Figure 3. Proteasome-dependent formation of proplatelets in human megakaryocytes occurs independently of NF-κB.

(A) Human megakaryocytes were treated with vehicle, bortezomib, or the NF-κB inhibitor SC-514. Shown are a representative Western blot for IκBα as well as IκBα expression levels, as measured by densitometry, relative to vehicle control. Data are mean ± SEM (n = 3). (B) Morphology of megakaryocytes treated with vehicle, bortezomib, or SC-514. Megakaryocytes were stained with WGA (red), phalloidin (green), and DAPI (blue). Arrows denote proplatelets. Images are representative of 3 independent experiments. Also shown is the number of proplatelet-producing megakaryocytes relative to vehicle control. Data are mean ± SEM of 3 independent experiments.
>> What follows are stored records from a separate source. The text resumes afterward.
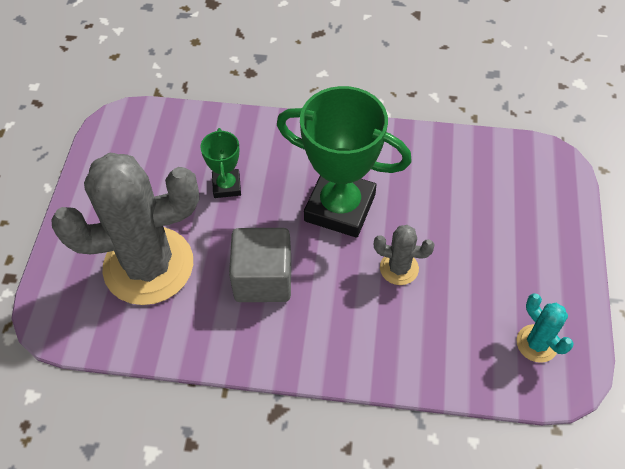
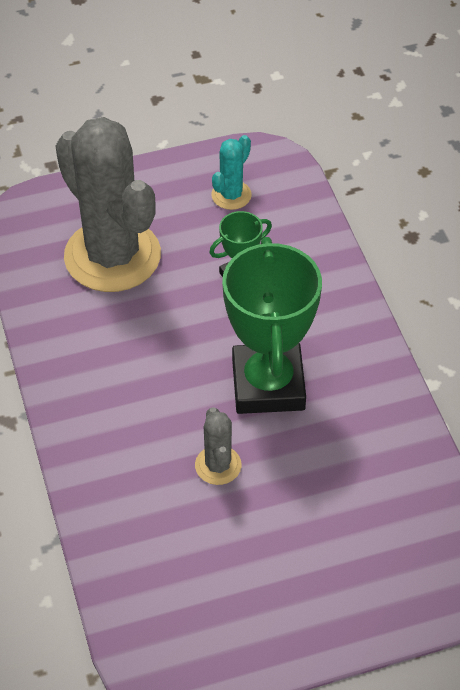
camera: 65 degrees right, 5 degrees down
grey cube [229,228,291,302] -> none
turquoise cactus [517,293,574,363] -> turquoise cactus moved to [211,135,252,210]

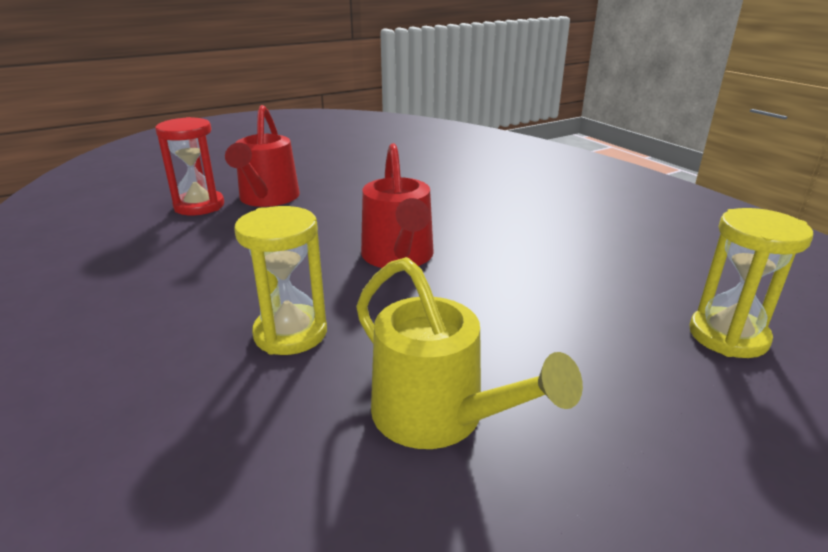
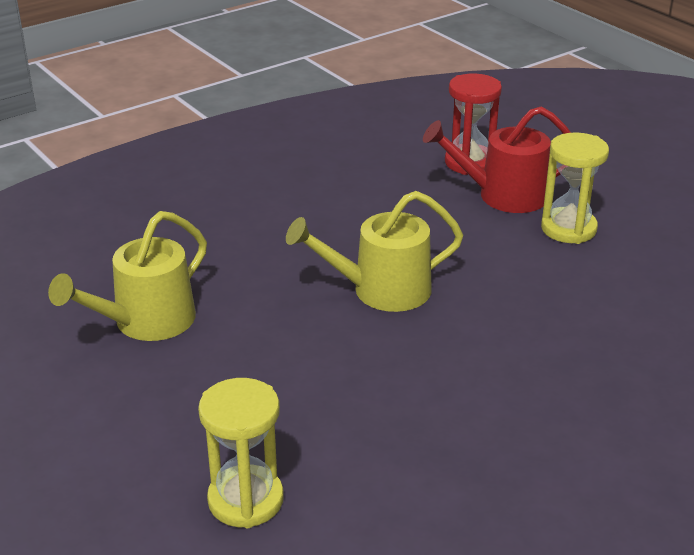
camera: 85 degrees right, 5 degrees up
yellow hourglass [234,206,327,355] -> yellow hourglass moved to [541,132,609,244]
red watering can [361,143,434,268] -> yellow watering can [286,191,463,312]

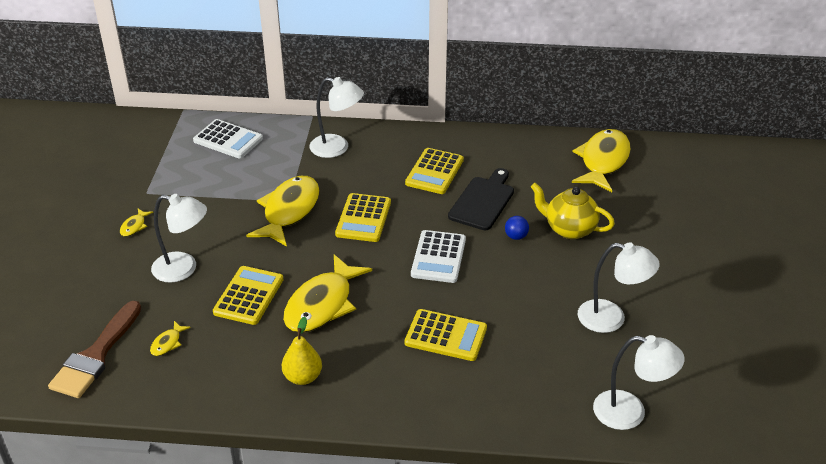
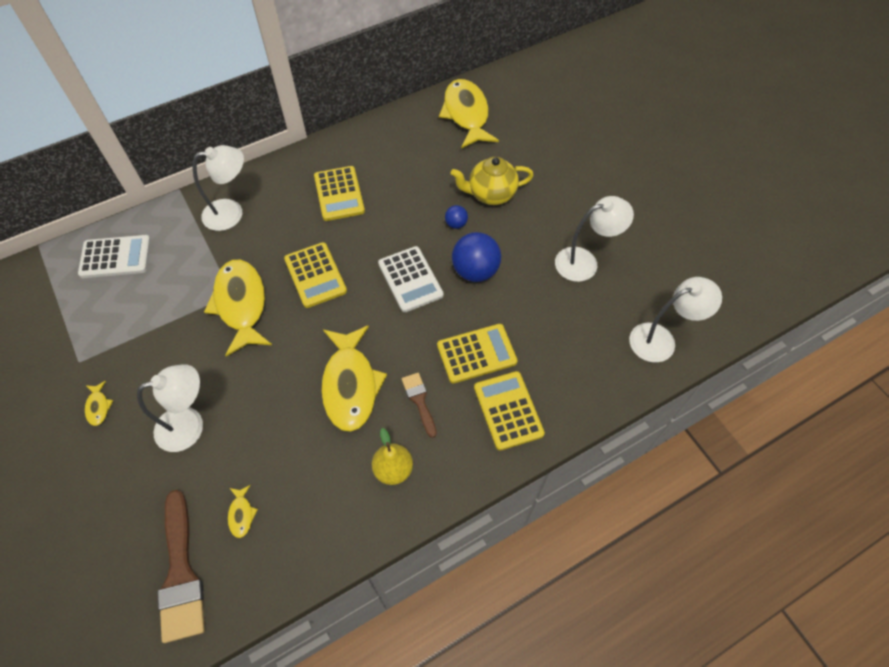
camera: 35 degrees left, 20 degrees up
yellow calculator [213,266,284,325] -> yellow calculator moved to [474,371,545,451]
black cutting board [448,168,514,230] -> none
none -> brown brush [402,373,437,438]
none -> blue ball [452,232,501,282]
Scale bars: 25 μm. *P < 0.05 vs. vehicle.

Figure 2. Pharmacologic inhibition of the proteasome blocks proplatelet formation in murine and human megakaryocytes.
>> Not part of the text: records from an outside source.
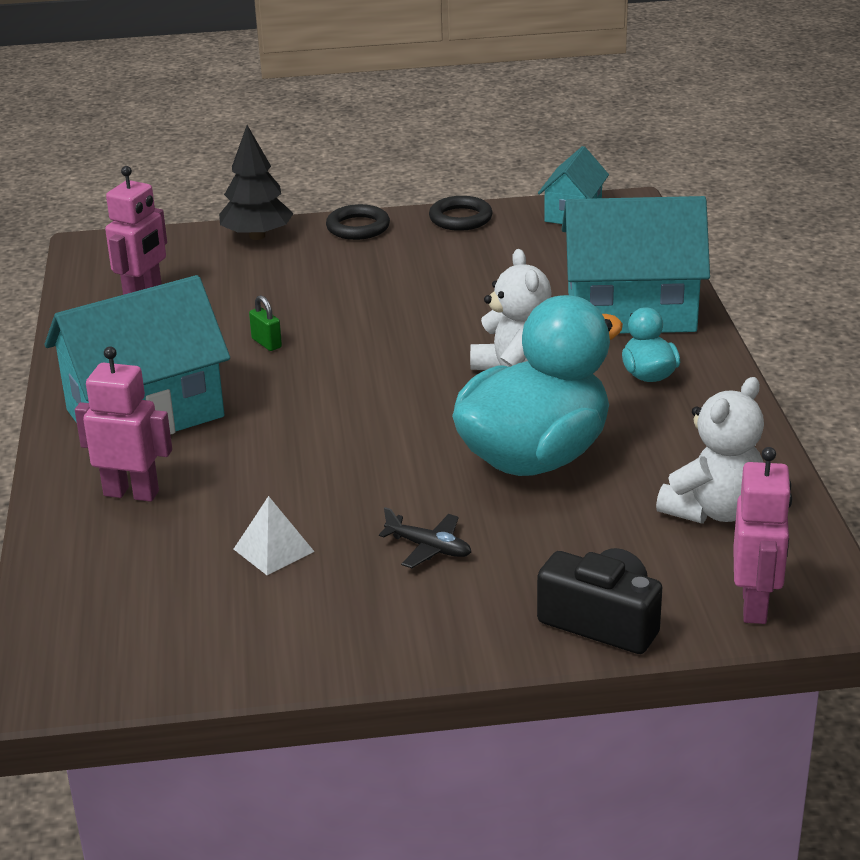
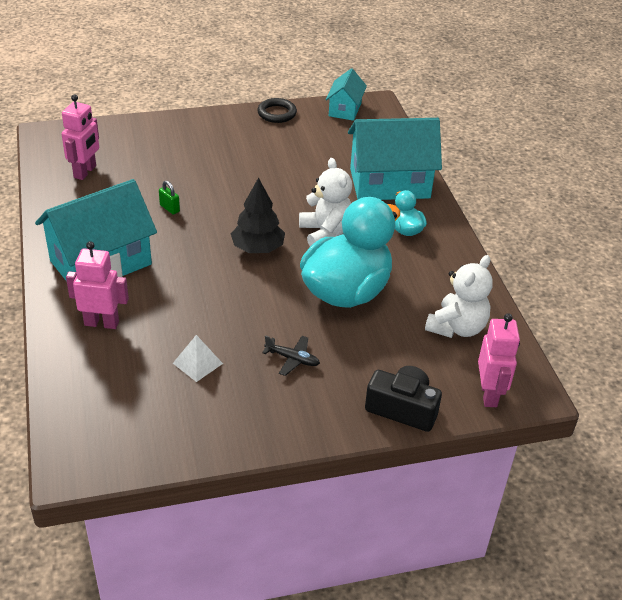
camera: 10 degrees left, 10 degrees up
black tree [219,125,294,240] -> black tree moved to [231,177,285,253]
black ring [326,204,390,240] -> none

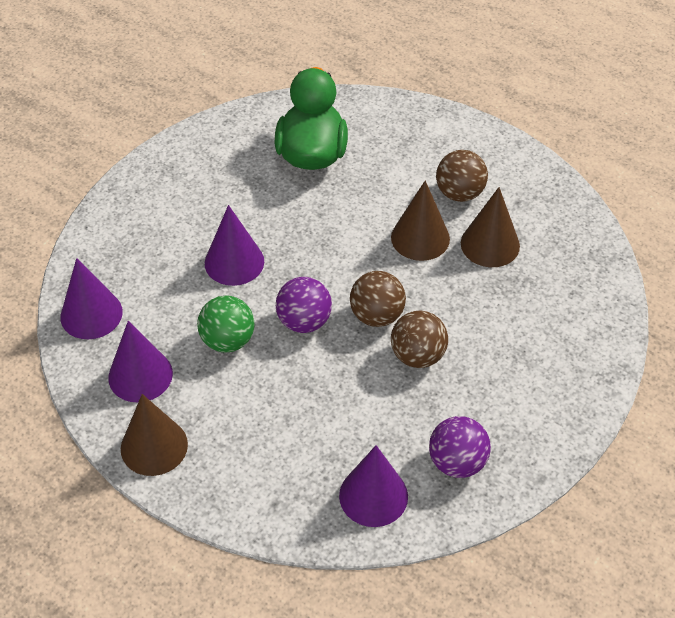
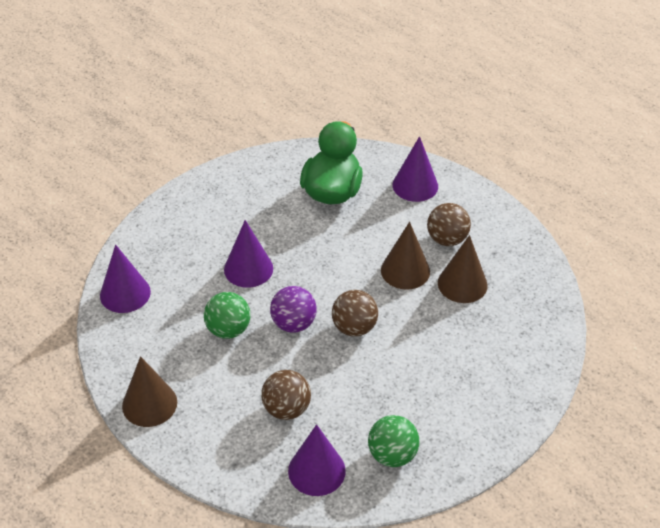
camera: 10 degrees right, 5 degrees down
purple cone [108,321,173,402] -> purple cone moved to [393,136,438,202]
brown ball [391,310,448,368] -> brown ball moved to [261,370,311,420]
purple ball [429,416,491,478] -> green ball [368,415,419,467]

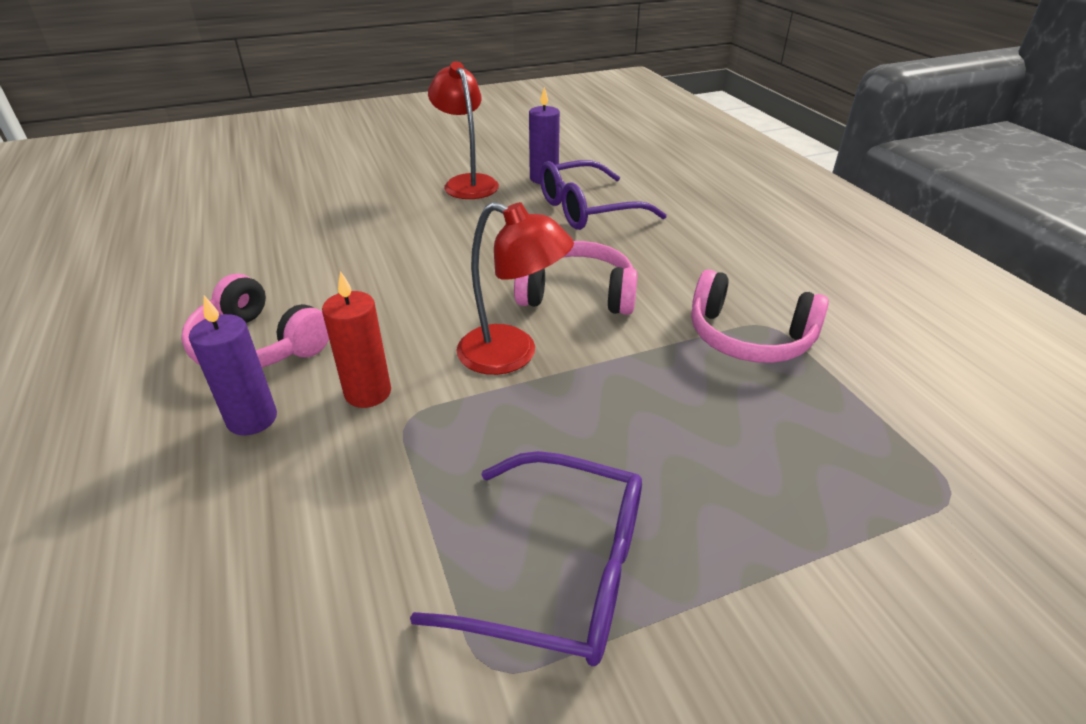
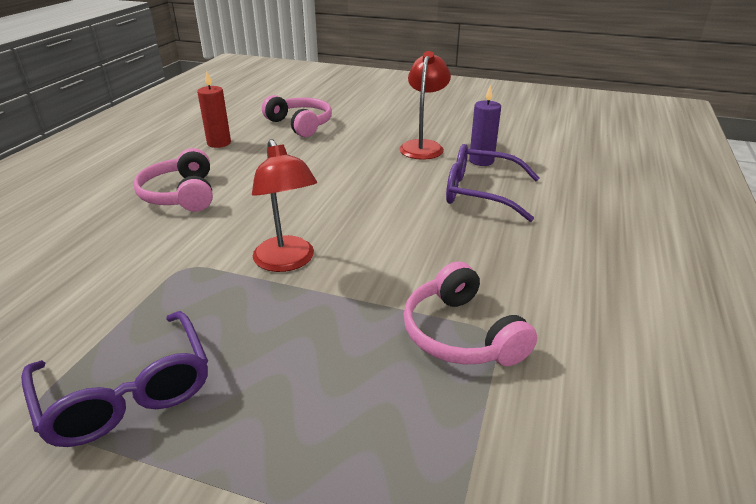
camera: 40 degrees right, 5 degrees down
purple candle [189,296,277,435] -> none
red candle [322,271,391,408] -> red candle moved to [197,71,231,148]
pink headphones [514,241,638,315] -> pink headphones moved to [262,95,332,137]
Mouse fetal liver–derived megakaryocytes (A) and human megakaryocytes (B) were pretreated with vehicle or bortezomib, and megakaryocytes producing proplatelets (PP) were examined. Shown are (A) representative transmission images and (B) representative confocal images with wheat germ agglutinin (WGA; red) and phalloidin (green) staining. Arrows denote proplatelet extensions. Also shown for each is the number of proplatelet-producing megakaryocytes relative to vehicle control. Data are mean ± SEM of 3 independent experiments. *P < 0.05 vs. vehicle. Scale bars: 100 μm (A); 50 μm (B).

Figure 1. Pharmacologic inhibition of the proteasome induces thrombocytopenia in mice by decreasing platelet production.

(A) Mice were treated with a bolus of bortezomib (Bort) or vehicle (Veh), and platelet counts and platelet proteasome activity were measured at the indicated times. Data are mean ± SEM of 6 experiments. (B) Mouse platelets were labeled in vivo with Dylight 488, as described in Methods. In parallel, the mice were treated with a bolus of bortezomib or vehicle, and the percentage of labeled platelets was determined at 24, 48, and 96 hours after treatment. Data are mean ± SEM of 6 independent experiments. (C) Mouse platelets were depleted in the presence of bortezomib or its vehicle, as described in Methods. The percentage of platelets relative to baseline control (0 hours) is shown. Data are mean ± SEM of 5 independent experiments. Note that A–C are derived from separate experiments. *P < 0.05 vs. vehicle; ^#P < 0.05 vs. 0 hours.